Work to complete. Quote the records that follow in full, leaving the pictures out.

*** Data listing ***

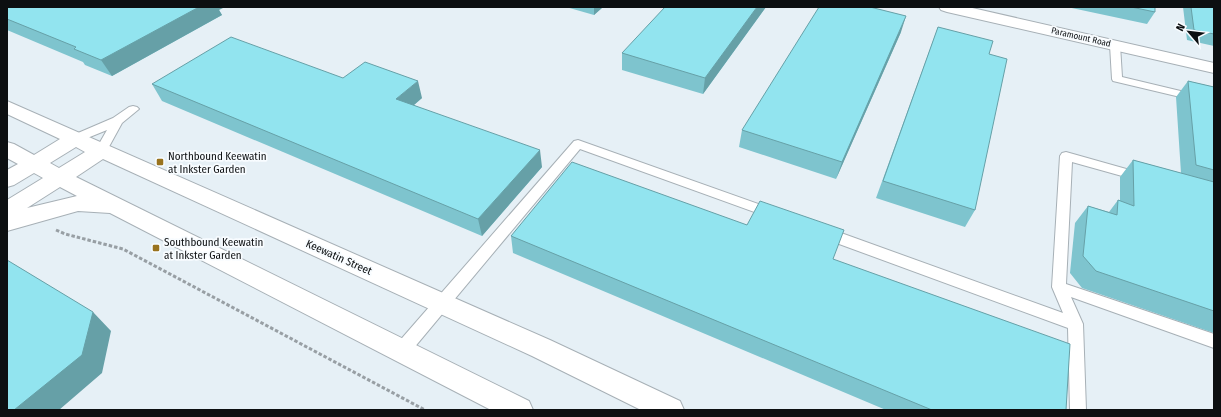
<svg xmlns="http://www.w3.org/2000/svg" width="1221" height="417" viewBox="0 0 1221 417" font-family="'Fira Sans Condensed',sans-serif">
<rect width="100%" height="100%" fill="#e6f0f6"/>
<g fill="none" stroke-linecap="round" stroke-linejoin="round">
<g stroke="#a7b0b6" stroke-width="2">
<path id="service" d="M1115,42L1120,45L1122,77L1214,99V105L1113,81L1112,79L1110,45Z
M133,106L137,107L139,109L122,123L105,154H97L95,151L107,130L75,143L71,142L69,139L71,136L113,118L129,107Z
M578,140L778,211L780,214L778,217L773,219L768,217L580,149L408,355L402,357L396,355L394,350L396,345L574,141Z
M1066,152L1144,174L1146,177L1144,180L1140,181L1072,162L1066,284L1214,334V348L1071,297L1083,324L1086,410H1070L1068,328L820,237L818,233L820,229L825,228L830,229L1063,313L1052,287L1060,156L1062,153Z"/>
</g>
<g stroke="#a7b0b6" stroke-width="2">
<path id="minor" d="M939,7H968L1214,63V73L947,12L941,10Z"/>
</g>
<g stroke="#a7b0b6" stroke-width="2">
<path id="tertiary" d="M7,101L550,340L680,401L684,410H641L532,356L103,159L76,177L529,401L533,410H491L110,213L78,211L7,231V200L43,178L34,173L14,185L7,187V170L18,164L7,158V142L14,144L34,155L60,139L7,114ZM76,147L85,152L59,168L50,163ZM60,187L77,196L27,208Z"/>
</g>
<path stroke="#989fa4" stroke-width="3" stroke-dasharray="3.5 2" stroke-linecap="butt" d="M56,230L65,234L123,249L425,410"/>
<use href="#service" fill="#fff" fill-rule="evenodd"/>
<use href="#minor" fill="#fff" fill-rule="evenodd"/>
<use href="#tertiary" fill="#fff" fill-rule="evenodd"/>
</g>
<path fill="#7ec4ce" d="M7,7L219,10L222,15L112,76L85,65L83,62L7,30Z
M566,7H603L594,15Z
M766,7L703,94L622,70V53Z
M1067,7H1155V12L1147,24Z
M1183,7H1214V46L1187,40Z
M938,27L989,54L975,210L965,227L876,198Z
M901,32L836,179L739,147L742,130Z
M1188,81L1214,87V333L1082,288L1070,273L1075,223L1088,206L1109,212L1118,200L1120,201V177L1133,160L1181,173L1176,97Z
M152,84L422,98L414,105L542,167L482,236L162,101Z
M511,236L833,259L1066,410H886L513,253Z"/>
<path fill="#66a0a7" d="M199,7H225L219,10L222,15L112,76L101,60Z
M594,7H603L594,15Z
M757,7H766L703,94L705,78Z
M906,16L901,32L836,179L842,162Z
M418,81L422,98L401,116L396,99Z
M540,150L542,167L482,236L478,219Z
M93,312L111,331L102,373L59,410H14Z"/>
<path fill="#92e4ef" stroke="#66a0a7" d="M7,7H199L101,60L74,49L76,47L7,19Z
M665,7H757L705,78L622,53Z
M819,7H870L906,16L842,162L742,130Z
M1131,7H1155V12Z
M1191,7H1214V34L1194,30Z
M938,27L993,41L989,54L1007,59L975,210L883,181Z
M231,37L343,78L365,62L418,81L396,99L540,150L478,219L152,84Z
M1188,81L1214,87V170L1196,165Z
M1133,160L1214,182V311L1096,271L1083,256L1088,206L1117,215L1118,200L1134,206Z
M572,162L747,225L760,201L844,230L833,259L1070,344L1066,410H932L511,236Z
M7,260L93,312L82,355L14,410H7Z"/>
<g fill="#99731e" stroke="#f8fcff" stroke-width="1.5">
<rect x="156" y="158" width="8" height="8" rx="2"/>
<rect x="152" y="244" width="8" height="8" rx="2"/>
</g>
<g text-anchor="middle" stroke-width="3.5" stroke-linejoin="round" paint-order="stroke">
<g font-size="9" fill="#0c0f11" stroke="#f8fcff">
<text transform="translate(1081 37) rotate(13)" y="3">Paramount Road</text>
</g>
<g font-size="11" fill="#0c0f11" stroke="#f8fcff" text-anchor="start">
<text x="168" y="160">Northbound Keewatin<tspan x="168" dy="13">at Inkster Garden</tspan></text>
<text x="164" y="246">Southbound Keewatin<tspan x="164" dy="13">at Inkster Garden</tspan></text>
</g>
<g font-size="11" fill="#0c0f11" stroke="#f8fcff">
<text transform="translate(339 257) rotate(24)" y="4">Keewatin Street</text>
</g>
</g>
<rect width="1221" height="417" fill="none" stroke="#0c0f11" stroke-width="16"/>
<g transform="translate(1189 32) rotate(298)" stroke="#f8fcff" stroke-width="3" paint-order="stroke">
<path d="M0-3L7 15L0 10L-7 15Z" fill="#0c0f11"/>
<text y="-6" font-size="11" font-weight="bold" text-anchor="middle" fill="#0c0f11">N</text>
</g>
</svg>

***

Your solution.
<svg xmlns="http://www.w3.org/2000/svg" width="1221" height="417" viewBox="0 0 1221 417" font-family="'Fira Sans Condensed',sans-serif">
<rect width="100%" height="100%" fill="#e6f0f6"/>
<g fill="none" stroke-linecap="round" stroke-linejoin="round">
<g stroke="#a7b0b6" stroke-width="2">
<path id="service" d="M1115,42L1120,45L1122,77L1214,99V105L1113,81L1112,79L1110,45Z
M133,106L137,107L139,109L122,123L105,154H97L95,151L107,130L75,143L71,142L69,139L71,136L113,118L129,107Z
M578,140L778,211L780,214L778,217L773,219L768,217L580,149L408,355L402,357L396,355L394,350L396,345L574,141Z
M1066,152L1144,174L1146,177L1144,180L1140,181L1072,162L1066,284L1214,334V348L1071,297L1083,324L1086,410H1070L1068,328L820,237L818,233L820,229L825,228L830,229L1063,313L1052,287L1060,156L1062,153Z"/>
</g>
<g stroke="#a7b0b6" stroke-width="2">
<path id="minor" d="M939,7H968L1214,63V73L947,12L941,10Z"/>
</g>
<g stroke="#a7b0b6" stroke-width="2">
<path id="tertiary" d="M7,101L550,340L680,401L684,410H641L532,356L103,159L76,177L529,401L533,410H491L110,213L78,211L7,231V200L43,178L34,173L14,185L7,187V170L18,164L7,158V142L14,144L34,155L60,139L7,114ZM76,147L85,152L59,168L50,163ZM60,187L77,196L27,208Z"/>
</g>
<path stroke="#989fa4" stroke-width="3" stroke-dasharray="3.5 2" stroke-linecap="butt" d="M56,230L65,234L123,249L425,410"/>
<use href="#service" fill="#fff" fill-rule="evenodd"/>
<use href="#minor" fill="#fff" fill-rule="evenodd"/>
<use href="#tertiary" fill="#fff" fill-rule="evenodd"/>
</g>
<path fill="#7ec4ce" d="M7,7L219,10L222,15L112,76L85,65L83,62L7,30Z
M566,7H603L594,15Z
M766,7L703,94L622,70V53Z
M1067,7H1155V12L1147,24Z
M1183,7H1214V46L1187,40Z
M938,27L989,54L975,210L965,227L876,198Z
M901,32L836,179L739,147L742,130Z
M1188,81L1214,87V333L1082,288L1070,273L1075,223L1088,206L1109,212L1118,200L1120,201V177L1133,160L1181,173L1176,97Z
M152,84L422,98L414,105L542,167L482,236L162,101Z
M511,236L833,259L1066,410H886L513,253Z"/>
<path fill="#66a0a7" d="M199,7H225L219,10L222,15L112,76L101,60Z
M594,7H603L594,15Z
M757,7H766L703,94L705,78Z
M906,16L901,32L836,179L842,162Z
M418,81L422,98L401,116L396,99Z
M540,150L542,167L482,236L478,219Z
M93,312L111,331L102,373L59,410H14Z"/>
<path fill="#92e4ef" stroke="#66a0a7" d="M7,7H199L101,60L74,49L76,47L7,19Z
M665,7H757L705,78L622,53Z
M819,7H870L906,16L842,162L742,130Z
M1131,7H1155V12Z
M1191,7H1214V34L1194,30Z
M938,27L993,41L989,54L1007,59L975,210L883,181Z
M231,37L343,78L365,62L418,81L396,99L540,150L478,219L152,84Z
M1188,81L1214,87V170L1196,165Z
M1133,160L1214,182V311L1096,271L1083,256L1088,206L1117,215L1118,200L1134,206Z
M572,162L747,225L760,201L844,230L833,259L1070,344L1066,410H932L511,236Z
M7,260L93,312L82,355L14,410H7Z"/>
<g fill="#99731e" stroke="#f8fcff" stroke-width="1.5">
<rect x="156" y="158" width="8" height="8" rx="2"/>
<rect x="152" y="244" width="8" height="8" rx="2"/>
</g>
<g text-anchor="middle" stroke-width="3.5" stroke-linejoin="round" paint-order="stroke">
<g font-size="9" fill="#0c0f11" stroke="#f8fcff">
<text transform="translate(1081 37) rotate(13)" y="3">Paramount Road</text>
</g>
<g font-size="11" fill="#0c0f11" stroke="#f8fcff" text-anchor="start">
<text x="168" y="160">Northbound Keewatin<tspan x="168" dy="13">at Inkster Garden</tspan></text>
<text x="164" y="246">Southbound Keewatin<tspan x="164" dy="13">at Inkster Garden</tspan></text>
</g>
<g font-size="11" fill="#0c0f11" stroke="#f8fcff">
<text transform="translate(339 257) rotate(24)" y="4">Keewatin Street</text>
</g>
</g>
<rect width="1221" height="417" fill="none" stroke="#0c0f11" stroke-width="16"/>
<g transform="translate(1189 32) rotate(298)" stroke="#f8fcff" stroke-width="3" paint-order="stroke">
<path d="M0-3L7 15L0 10L-7 15Z" fill="#0c0f11"/>
<text y="-6" font-size="11" font-weight="bold" text-anchor="middle" fill="#0c0f11">N</text>
</g>
</svg>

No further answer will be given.